Consider for a minute that the Haines Borough received $10 million for a new swimming pool. The borough turns over responsibility for designing the new pool to the Pool Committee, a group composed entirely of swimmers? And what if the Pool Committee returned to the borough with a plan for a $15 million pool? And if four members of the assembly loved it? Would the $15 million pool receive the blessing of the citizenry? Would the Pool Committee say to critics, “We had dozens of meetings about this. You could have come to any of our meetings. Where were you?”
No. This is ludicrous, but it’s exactly what happened with the harbor expansion project.
It has been established that the Haines Borough Planning Commission, the borough’s sole planning body, was sidestepped in the planning of this project.
The planning commission’s handbook states: “Community-wide consensus has not been reached if a plan is drawn up by a small group of people who basically agree with each other. It is only when differing viewpoints and values are brought together, and the forces of negotiation, persuasion, and compromise are at work, that true planning takes place. Consensus in this context means the formulation of goals about which a majority (or more) of the community will agree.”

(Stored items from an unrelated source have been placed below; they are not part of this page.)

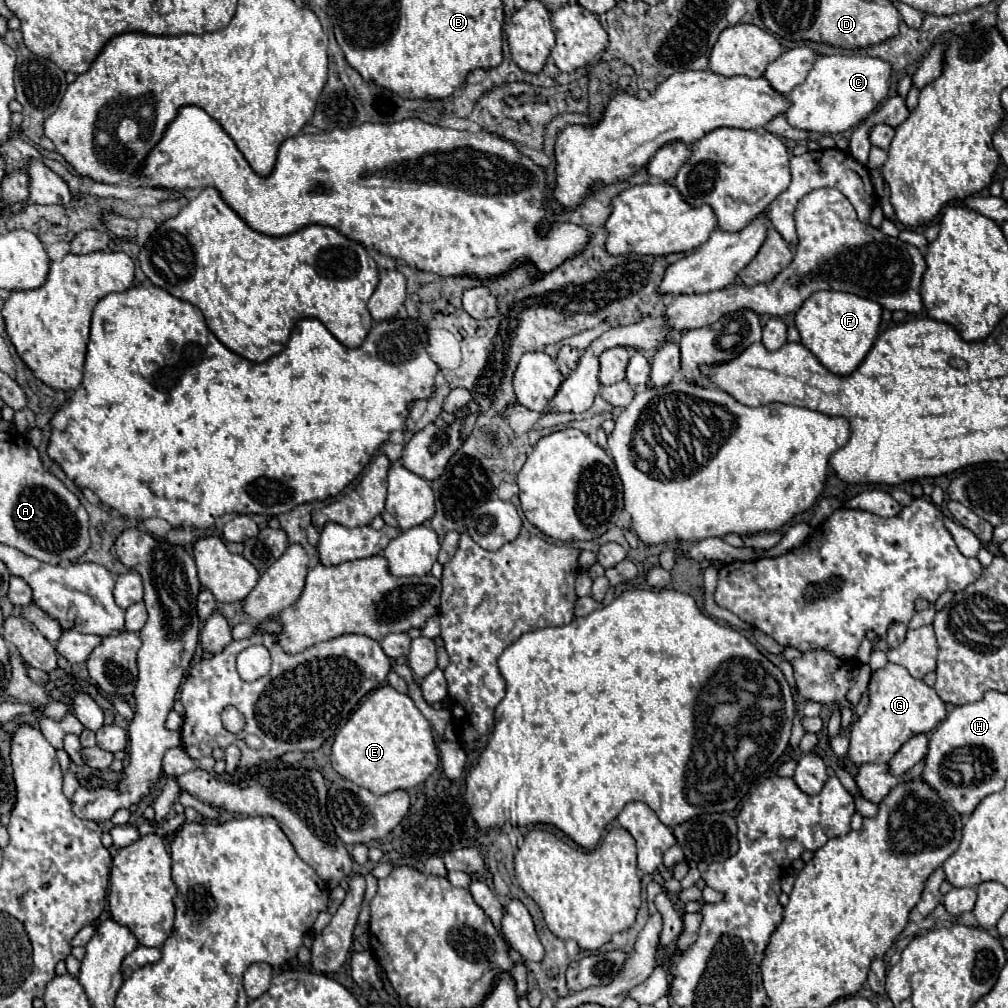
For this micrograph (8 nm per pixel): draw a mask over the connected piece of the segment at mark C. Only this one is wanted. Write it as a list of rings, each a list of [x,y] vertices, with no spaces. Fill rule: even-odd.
[[[822,55],[816,59],[806,81],[798,85],[788,99],[792,107],[784,113],[796,129],[816,133],[844,133],[864,121],[886,99],[890,91],[892,67],[880,57],[866,55]]]

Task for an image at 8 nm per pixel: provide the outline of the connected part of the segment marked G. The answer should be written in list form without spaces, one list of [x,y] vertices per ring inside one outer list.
[[[888,663],[870,677],[870,703],[866,713],[852,723],[850,753],[848,757],[856,763],[888,763],[892,755],[918,733],[928,733],[940,725],[946,717],[946,703],[938,697],[934,687],[922,679],[914,679],[904,667]]]

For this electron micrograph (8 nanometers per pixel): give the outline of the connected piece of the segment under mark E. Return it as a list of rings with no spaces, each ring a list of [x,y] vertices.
[[[382,685],[382,687],[374,689],[372,693],[368,693],[364,697],[362,705],[354,711],[354,715],[351,715],[350,719],[336,731],[330,761],[332,761],[334,771],[338,771],[344,779],[372,791],[374,795],[386,795],[396,789],[410,791],[412,787],[422,785],[426,781],[426,777],[438,765],[438,749],[434,743],[432,727],[430,727],[428,719],[418,711],[414,701],[404,693],[398,693],[390,685]]]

True planning didn’t happen on this project. But given that the design of this project was led by a narrowly defined interest group, it was incumbent on the Haines Borough to at least take the design out for a larger, general public discussion at major decision points, such as whether to have a rubble mound or a steel wall, and whether to fill nearly four acres of waterfront with car and boat parking. These are the legacy elements of the harbor project, the elements that would forever – or at least in our lifetimes – change the face of our waterfront.
They were also among the most expensive elements.
But instead, decisions on those elements also were made at the Ports and Harbors Advisory Committee level, based on committee assumptions of what the people of the Haines Borough wanted, and what the people of the Haines Borough were willing to pay for.
Even more basic questions raised by two assembly members – including whether this project’s benefits matched its cost, a standard applied by the U.S. Army Corps of Engineers before they build breakwaters – were not addressed.
Are people upset about this process? I believe they are. Do they have a right to be? I believe they do.
The Haines Borough is about to embark on a $25 or $35 million project that people had few meaningful opportunities to influence.
Those who have raised questions about this design, or the about the process that led to the design, have now been painted into a corner by timelines, by money spent, and by a process guided by hubris, assumptions and self-interest.
But we need some version of a harbor expansion and our assembly has other borough business that needs attending.
Tonight we’re being asked to spend $13 million on the most controversial and unsettled elements of this project.
I don’t know if that’s the right decision. I don’t know if it’s a good decision. I’ve been told it’s the expedient decision, but I fear that embarking on a $30 million project for the sake of expediency is folly. With the utmost reluctance and the gravest fear that this project will be damned by our descendants, I will cast a vote for Phase 1.”